Hollande ou le malthusianisme en matière d’emplois

De façon assez curieuse, et pour ainsi dire suicidaire, Hollande a donc, en 2013 lié son destin à une courbe du chômage qu’il a savamment fait monter par une série de tortures chinoises extrêmement raffinées.

Par exemple, François Hollande a concédé à la CFDT de multiples dispositifs bureaucratiques qui sont autant de tue-l’emploi et de trappes à chômage. Le compte pénibilité en est une superbe illustration. Il faudrait lui demander de le remplir chaque jour pour les collaborateurs de l’Elysée (coiffeur à 10.000 euros par mois compris) pour qu’il comprenne que cette invention est impraticable et participe des bonnes raisons que peut avoir une entreprise de quitter la France.

Par exemple, François Hollande n’a toujours pas réformé le mode du financement de notre sacro-sainte sécurité sociale, dont plus du tiers des ressources est apporté par les cotisations patronales. Nous sommes le seul pays industrialisé à pratiquer des charges patronales aussi élevées. Le message qui est envoyé de cette manière est simple: recruter, c’est une faute qu’il faut expier en payant une amende mensuelle massive.

On pourra faire toutes les baisses de charges, tous les crédits d’impôt que l’on voudra, le seul symbole demeure: qui recrute est en faute.

Bref, Hollande a, durant son quinquennat mis en place une doctrine malthusienne de l’emploi: moins on recrute, mieux on se porte. Et on s’étonne, dans ces conditions, que le pire survienne…

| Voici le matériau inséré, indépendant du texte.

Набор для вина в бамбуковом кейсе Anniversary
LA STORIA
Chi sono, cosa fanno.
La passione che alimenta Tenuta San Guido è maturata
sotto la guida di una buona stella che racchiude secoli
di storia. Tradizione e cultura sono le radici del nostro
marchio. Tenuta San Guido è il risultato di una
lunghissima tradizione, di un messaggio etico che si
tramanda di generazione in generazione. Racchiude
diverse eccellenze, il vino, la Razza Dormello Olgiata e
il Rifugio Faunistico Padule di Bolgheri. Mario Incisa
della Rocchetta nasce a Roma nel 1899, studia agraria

L’immobilisme en matière éducative est une bombe à retardement

Hollande ne s’est d’ailleurs pas contenté de sinistres son mandat. Il a organisé la défenestration économique de son successeur. Depuis 5 ans, en effet, Hollande pratique une politique totalement immobiliste en matière éducative, laissant éventuellement sa jeune ministre à la mine tirée à quatre épingles casser au collège ce qui pouvait encore marcher.

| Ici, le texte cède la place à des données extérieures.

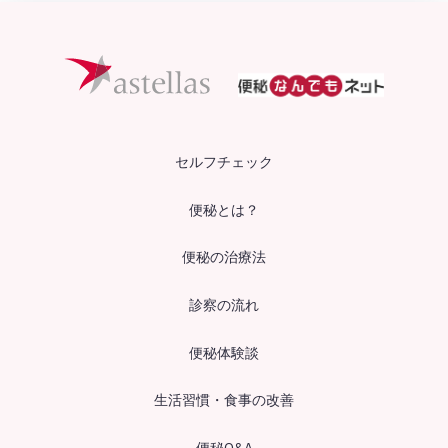
セルフチェック
便秘とは？
便秘の治療法
診察の流れ
便秘体験談
生活習慣・食事の改善
便秘Q&A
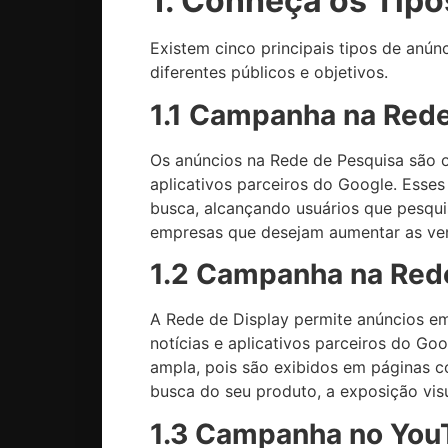
1. Conheça os Tip
Existem cinco principais tipos de anú
diferentes públicos e objetivos.
1.1 Campanha na Red
Os anúncios na Rede de Pesquisa são o
aplicativos parceiros do Google. Esses
busca, alcançando usuários que pesqui
empresas que desejam aumentar as ve
1.2 Campanha na Rede
A Rede de Display permite anúncios em
notícias e aplicativos parceiros do 
ampla, pois são exibidos em páginas 
busca do seu produto, a exposição visu
1.3 Campanha no You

Les résultats à long terme de cette absence de politique se feront méchamment sentir: l’implosion éducative à laquelle nous assistons se traduit par une baisse cataclysmique du niveau des étudiants, qui complique singulièrement leur employabilité. Ce phénomène, bien sûr, échappe au statistiques, et c’est pour ça qu’il est très dangereux: il faudra des années pour l’enrayer. Et les jeunes peu formés qui sortent de l’université mettront toute une vie à rattraper leur retard.